__Aufgabe__. Gib die Zeilen wortgetreu aus. Beginne mit der Zeile, die „Ася Смирнова: UX, Project management“ enthält, und ende mit der Zeile, die „1. Создаем токен“ enthält; beide gehören dazu.

[Gerenderte Bilder mit Quelltext]

⟨

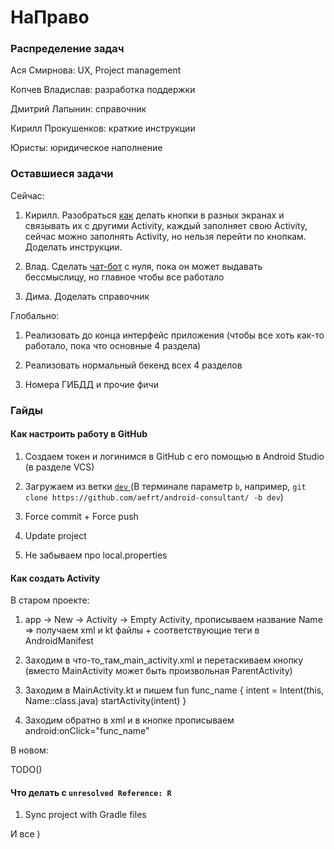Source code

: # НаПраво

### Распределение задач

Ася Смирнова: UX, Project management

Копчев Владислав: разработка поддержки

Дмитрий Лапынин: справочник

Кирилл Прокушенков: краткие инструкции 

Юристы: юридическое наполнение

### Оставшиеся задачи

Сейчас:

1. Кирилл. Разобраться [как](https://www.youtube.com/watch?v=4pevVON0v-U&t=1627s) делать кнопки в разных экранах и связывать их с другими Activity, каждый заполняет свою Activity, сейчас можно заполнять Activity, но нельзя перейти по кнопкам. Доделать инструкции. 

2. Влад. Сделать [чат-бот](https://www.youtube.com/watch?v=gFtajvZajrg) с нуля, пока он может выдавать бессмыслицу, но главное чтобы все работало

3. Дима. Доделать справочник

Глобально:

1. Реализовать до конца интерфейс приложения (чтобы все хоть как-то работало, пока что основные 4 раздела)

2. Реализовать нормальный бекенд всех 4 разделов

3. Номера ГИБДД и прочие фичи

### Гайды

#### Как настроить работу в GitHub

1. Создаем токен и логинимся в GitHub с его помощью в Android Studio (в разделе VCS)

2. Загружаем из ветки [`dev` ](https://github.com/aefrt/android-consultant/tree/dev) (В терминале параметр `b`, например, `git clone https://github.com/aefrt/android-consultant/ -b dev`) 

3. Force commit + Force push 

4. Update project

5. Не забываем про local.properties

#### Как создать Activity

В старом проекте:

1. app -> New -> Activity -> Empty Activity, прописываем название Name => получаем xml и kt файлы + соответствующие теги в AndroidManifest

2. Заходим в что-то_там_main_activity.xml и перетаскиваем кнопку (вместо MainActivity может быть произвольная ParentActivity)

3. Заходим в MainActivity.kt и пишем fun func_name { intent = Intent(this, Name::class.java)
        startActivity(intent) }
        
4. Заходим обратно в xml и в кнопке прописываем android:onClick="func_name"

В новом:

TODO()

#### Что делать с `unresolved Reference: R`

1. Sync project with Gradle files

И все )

⟩
⟨

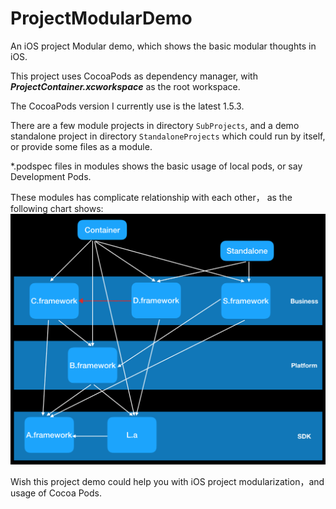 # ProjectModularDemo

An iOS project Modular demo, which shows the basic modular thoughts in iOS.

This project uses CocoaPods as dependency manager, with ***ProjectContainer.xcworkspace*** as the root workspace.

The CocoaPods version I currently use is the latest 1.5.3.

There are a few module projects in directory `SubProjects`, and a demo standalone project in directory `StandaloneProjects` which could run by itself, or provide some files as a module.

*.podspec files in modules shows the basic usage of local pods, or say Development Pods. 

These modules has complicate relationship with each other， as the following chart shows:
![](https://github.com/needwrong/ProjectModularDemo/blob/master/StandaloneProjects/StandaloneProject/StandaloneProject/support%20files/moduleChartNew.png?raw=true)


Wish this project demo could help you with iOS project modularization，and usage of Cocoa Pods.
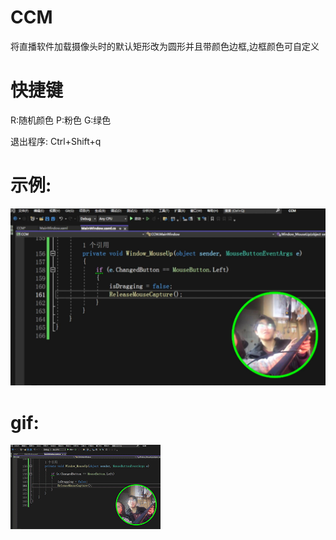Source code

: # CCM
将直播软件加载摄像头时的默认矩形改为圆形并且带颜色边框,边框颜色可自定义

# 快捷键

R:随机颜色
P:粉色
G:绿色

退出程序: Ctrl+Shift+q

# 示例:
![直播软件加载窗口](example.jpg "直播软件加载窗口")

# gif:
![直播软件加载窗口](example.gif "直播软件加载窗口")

⟩

__Ergebnis__.
Ася Смирнова: UX, Project management

Копчев Владислав: разработка поддержки

Дмитрий Лапынин: справочник

Кирилл Прокушенков: краткие инструкции 

Юристы: юридическое наполнение

### Оставшиеся задачи

Сейчас:

1. Кирилл. Разобраться [как](https://www.youtube.com/watch?v=4pevVON0v-U&t=1627s) делать кнопки в разных экранах и связывать их с другими Activity, каждый заполняет свою Activity, сейчас можно заполнять Activity, но нельзя перейти по кнопкам. Доделать инструкции. 

2. Влад. Сделать [чат-бот](https://www.youtube.com/watch?v=gFtajvZajrg) с нуля, пока он может выдавать бессмыслицу, но главное чтобы все работало

3. Дима. Доделать справочник

Глобально:

1. Реализовать до конца интерфейс приложения (чтобы все хоть как-то работало, пока что основные 4 раздела)

2. Реализовать нормальный бекенд всех 4 разделов

3. Номера ГИБДД и прочие фичи

### Гайды

#### Как настроить работу в GitHub

1. Создаем токен и логинимся в GitHub с его помощью в Android Studio (в разделе VCS)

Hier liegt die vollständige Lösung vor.